Supplied data:

◇ ◇ ◇ ◇ ◇

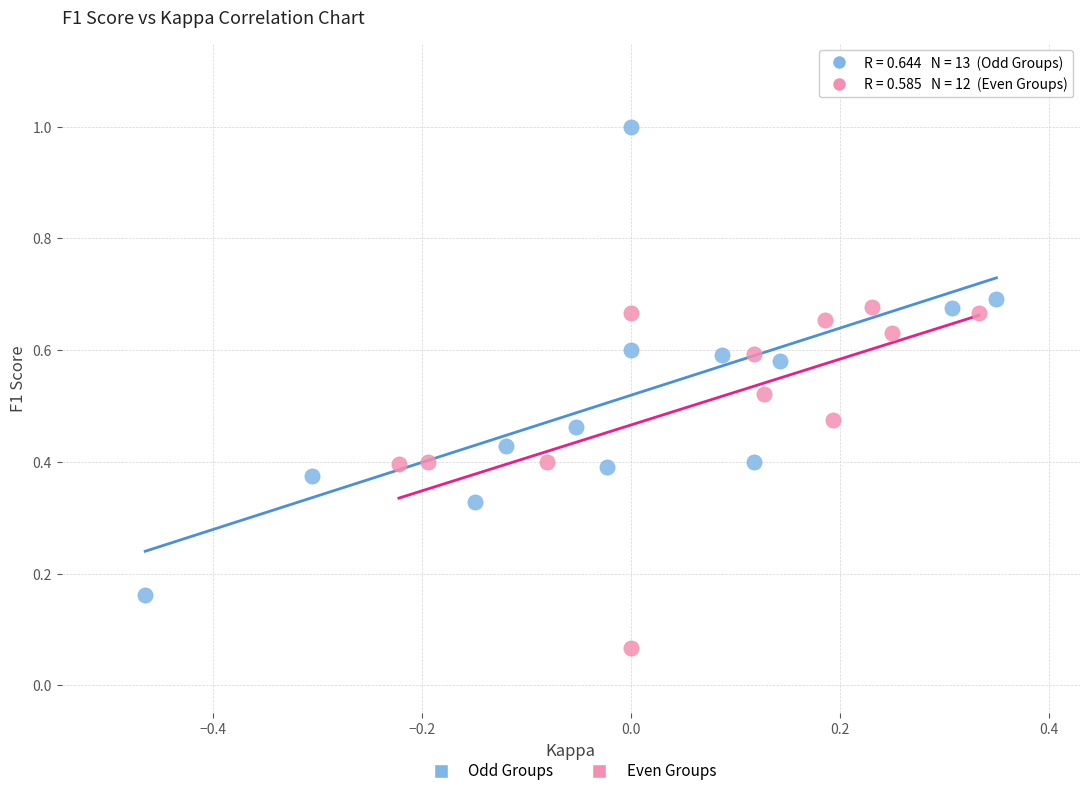

Which series reaches the minimum Y coordinate?

Even Groups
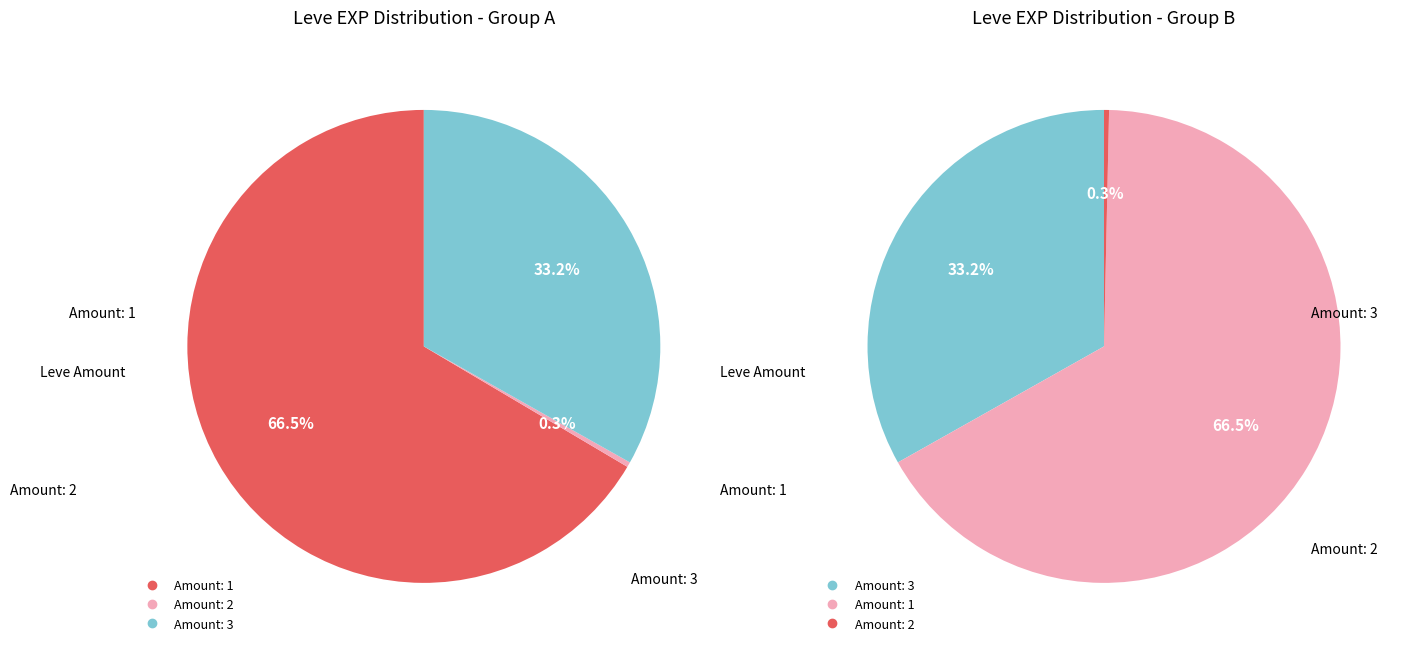

Between 25 and 3, which is larger?

25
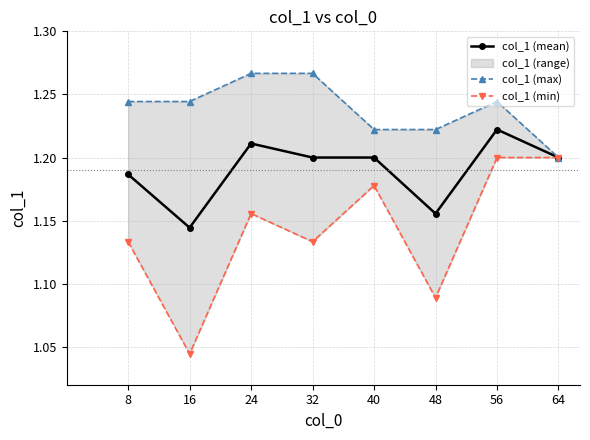

What is the total value across all series at 16?

3.4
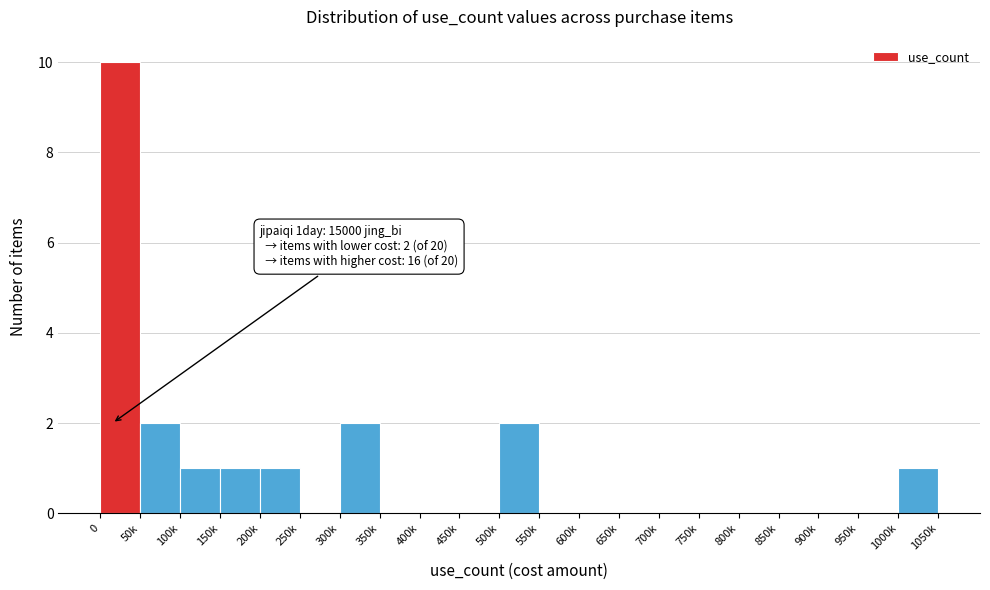

Reading right to left, list all the values displayed in this chart.

1000k=1	950k=0	900k=0	850k=0	800k=0	750k=0	700k=0	650k=0	600k=0	550k=0	500k=2	450k=0	400k=0	350k=0	300k=2	250k=0	200k=1	150k=1	100k=1	50k=2	0=10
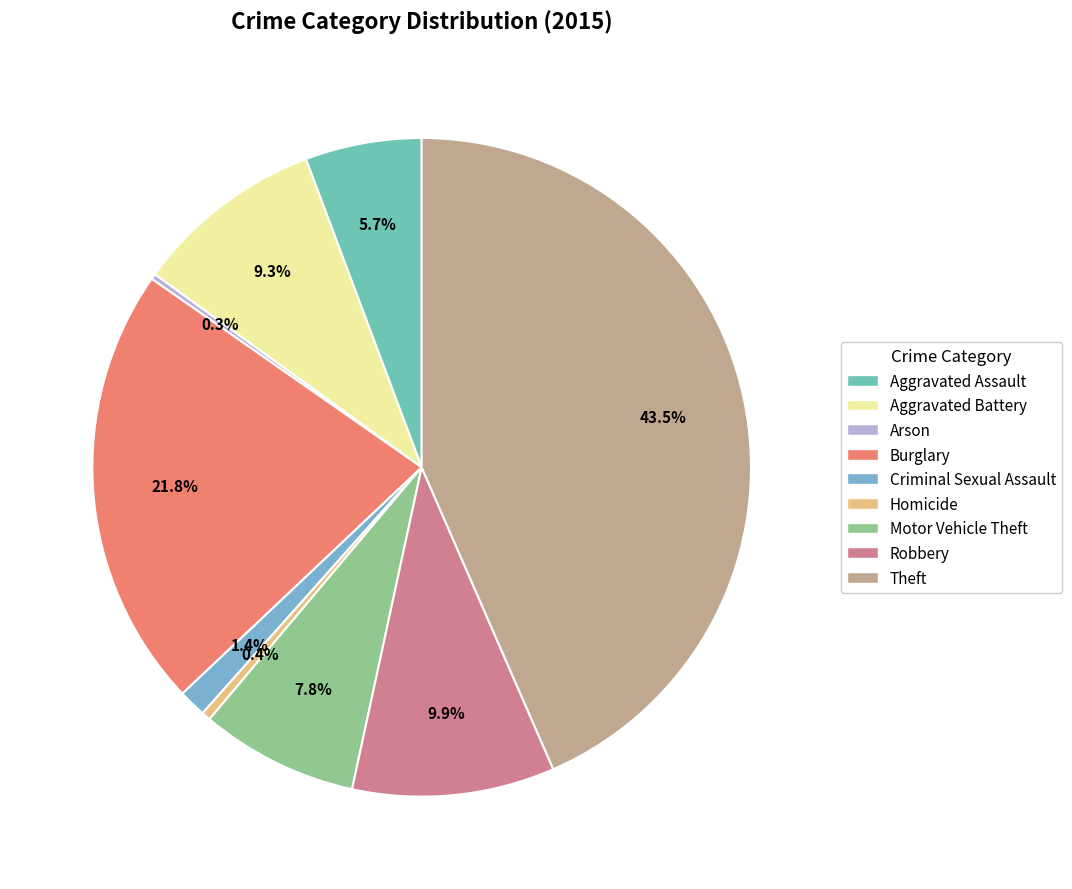

What percentage is NOT represented by Homicide?

99.6%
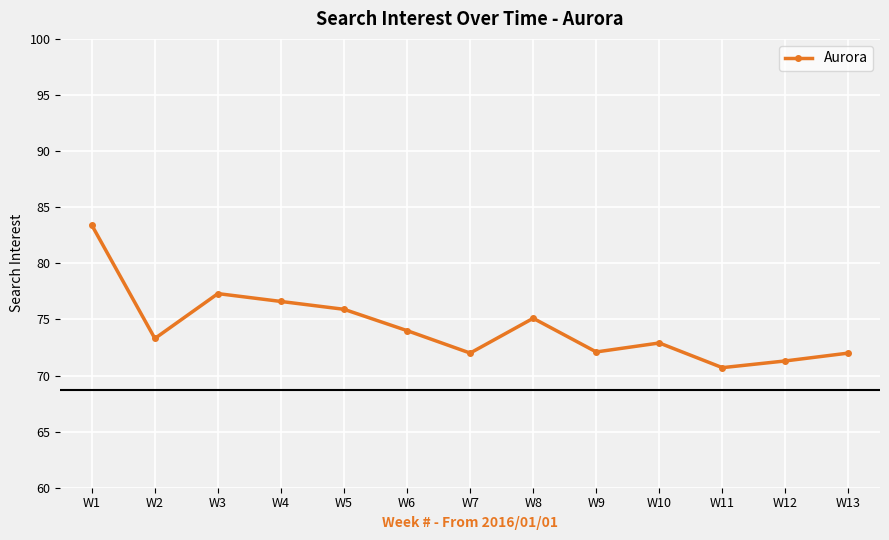

What is the change in value from W5 to W8?

-0.8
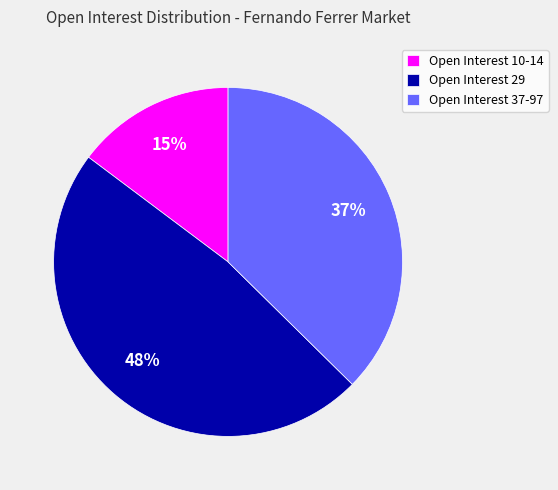

To the nearest percent, what portion does Open Interest 29 represent?

48%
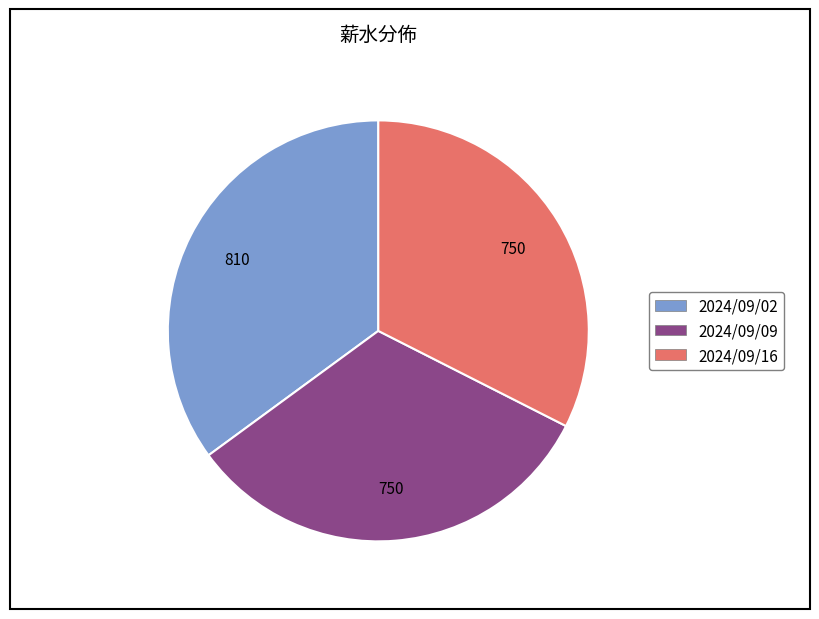

How many segments does this pie chart have?

3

◇ ◇ ◇ ◇ ◇

Instructions for the task: Reproduce the entire listing, replacing the word "chart" with "graph" wherever it occurs and keeping everything else unchanged, and omit the pictures from your answer.

Written solution:
Which series reaches the minimum Y coordinate?

Even Groups

Between 25 and 3, which is larger?

25

What is the total value across all series at 16?

3.4

Reading right to left, list all the values displayed in this graph.

1000k=1	950k=0	900k=0	850k=0	800k=0	750k=0	700k=0	650k=0	600k=0	550k=0	500k=2	450k=0	400k=0	350k=0	300k=2	250k=0	200k=1	150k=1	100k=1	50k=2	0=10

What percentage is NOT represented by Homicide?

99.6%

What is the change in value from W5 to W8?

-0.8

To the nearest percent, what portion does Open Interest 29 represent?

48%

How many segments does this pie graph have?

3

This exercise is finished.